[DATA SHOWN — start]

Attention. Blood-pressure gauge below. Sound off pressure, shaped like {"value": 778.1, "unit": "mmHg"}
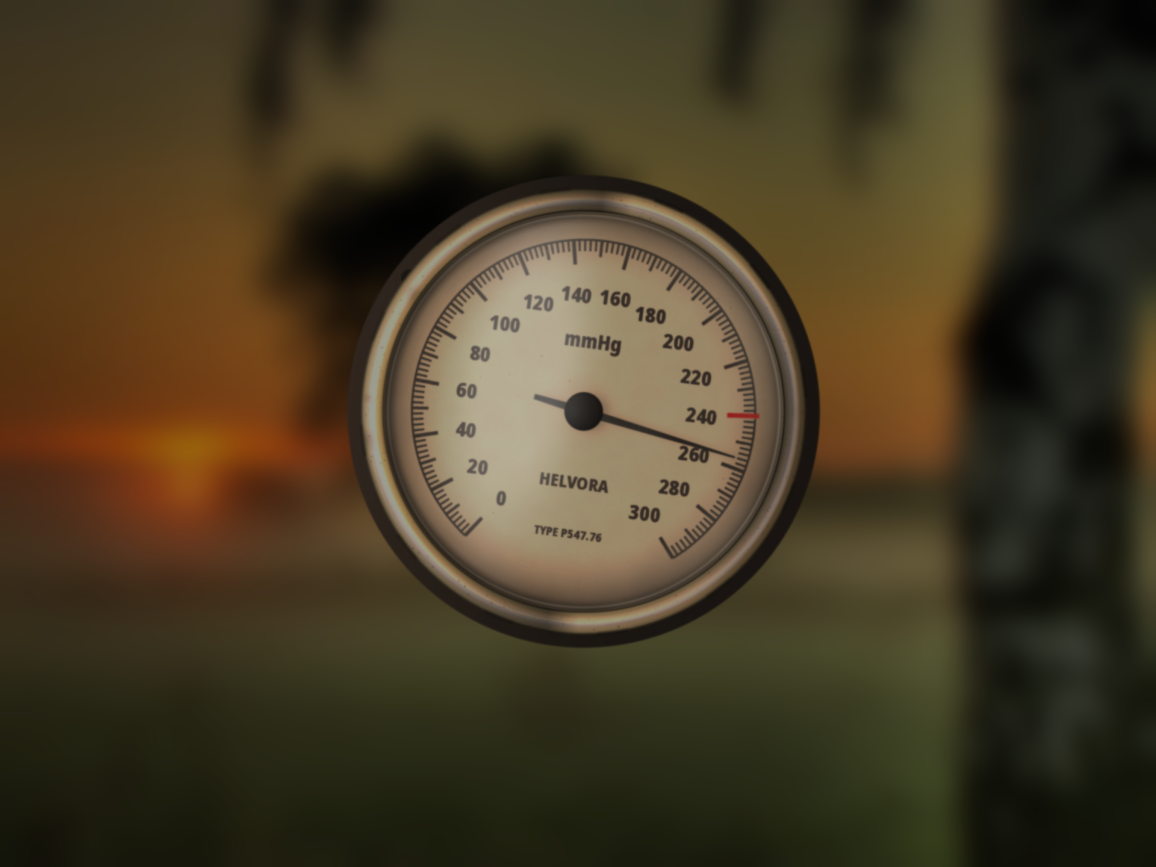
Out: {"value": 256, "unit": "mmHg"}
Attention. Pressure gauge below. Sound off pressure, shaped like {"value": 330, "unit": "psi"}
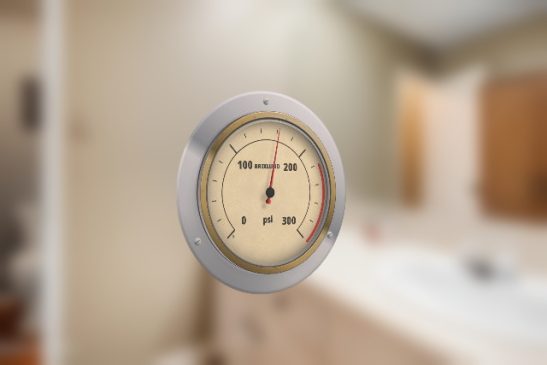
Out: {"value": 160, "unit": "psi"}
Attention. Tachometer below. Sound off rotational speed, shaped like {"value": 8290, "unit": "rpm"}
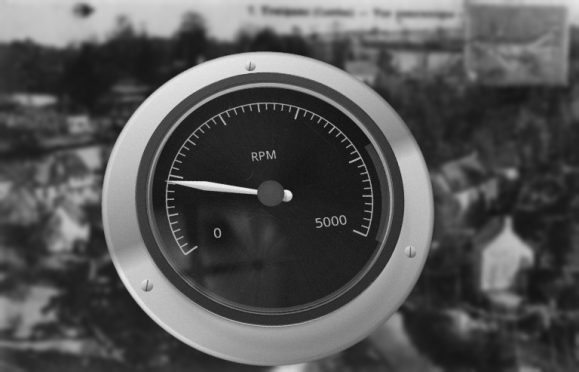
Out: {"value": 900, "unit": "rpm"}
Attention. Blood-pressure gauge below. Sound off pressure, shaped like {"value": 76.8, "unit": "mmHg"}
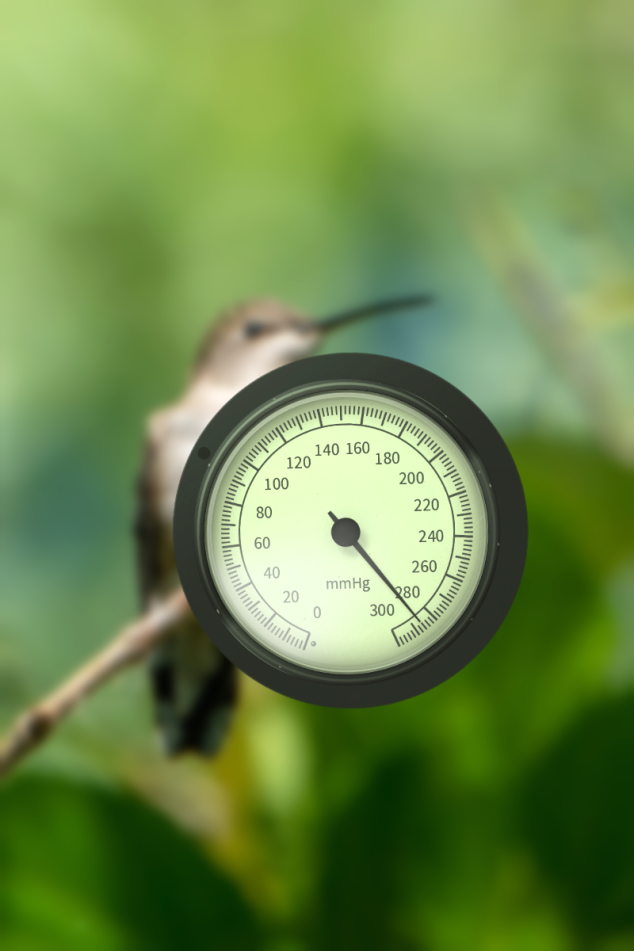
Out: {"value": 286, "unit": "mmHg"}
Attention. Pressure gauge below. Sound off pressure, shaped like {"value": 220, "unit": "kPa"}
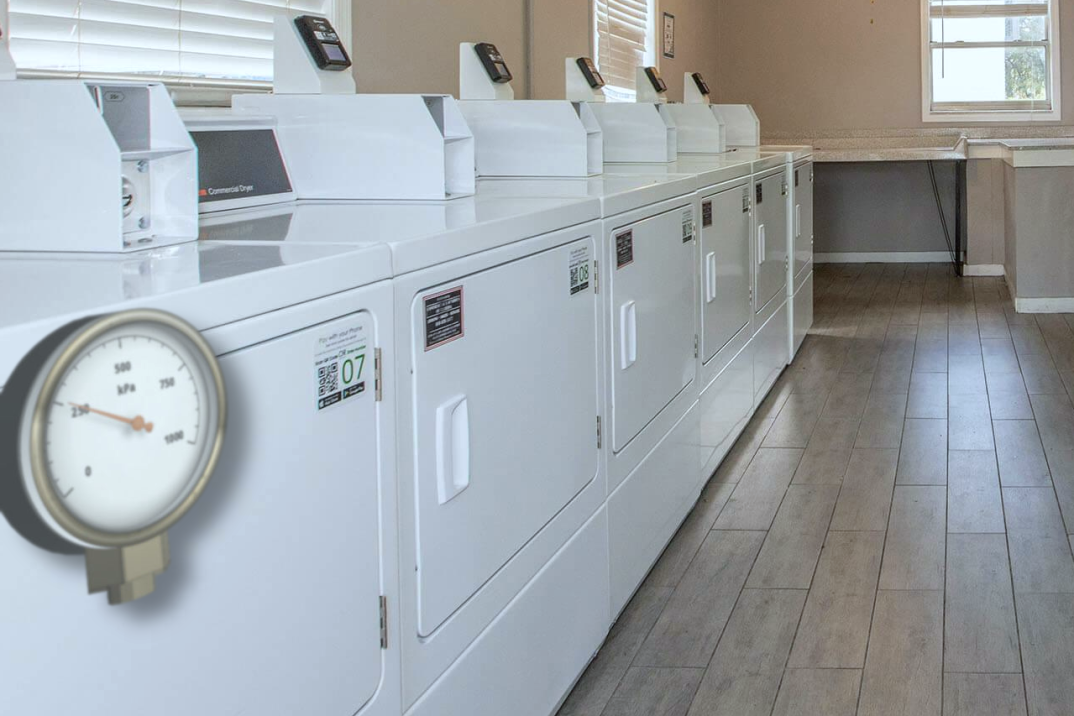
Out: {"value": 250, "unit": "kPa"}
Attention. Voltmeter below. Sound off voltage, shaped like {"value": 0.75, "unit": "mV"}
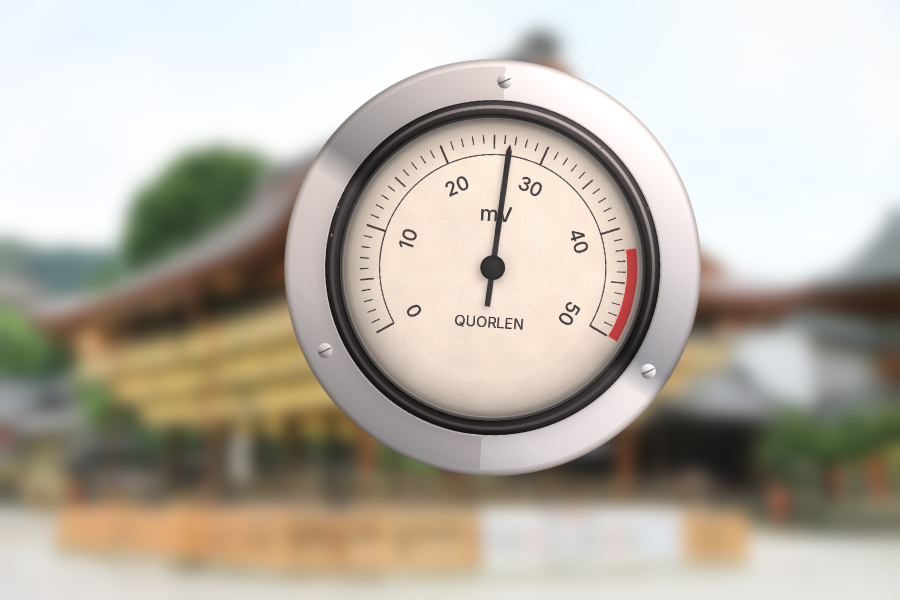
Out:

[DATA SHOWN — finish]

ABOUT THIS TASK
Count the lines in the records above that contain the string "pressure". Reply with the number only.

SOLUTION TO THIS PROBLEM
4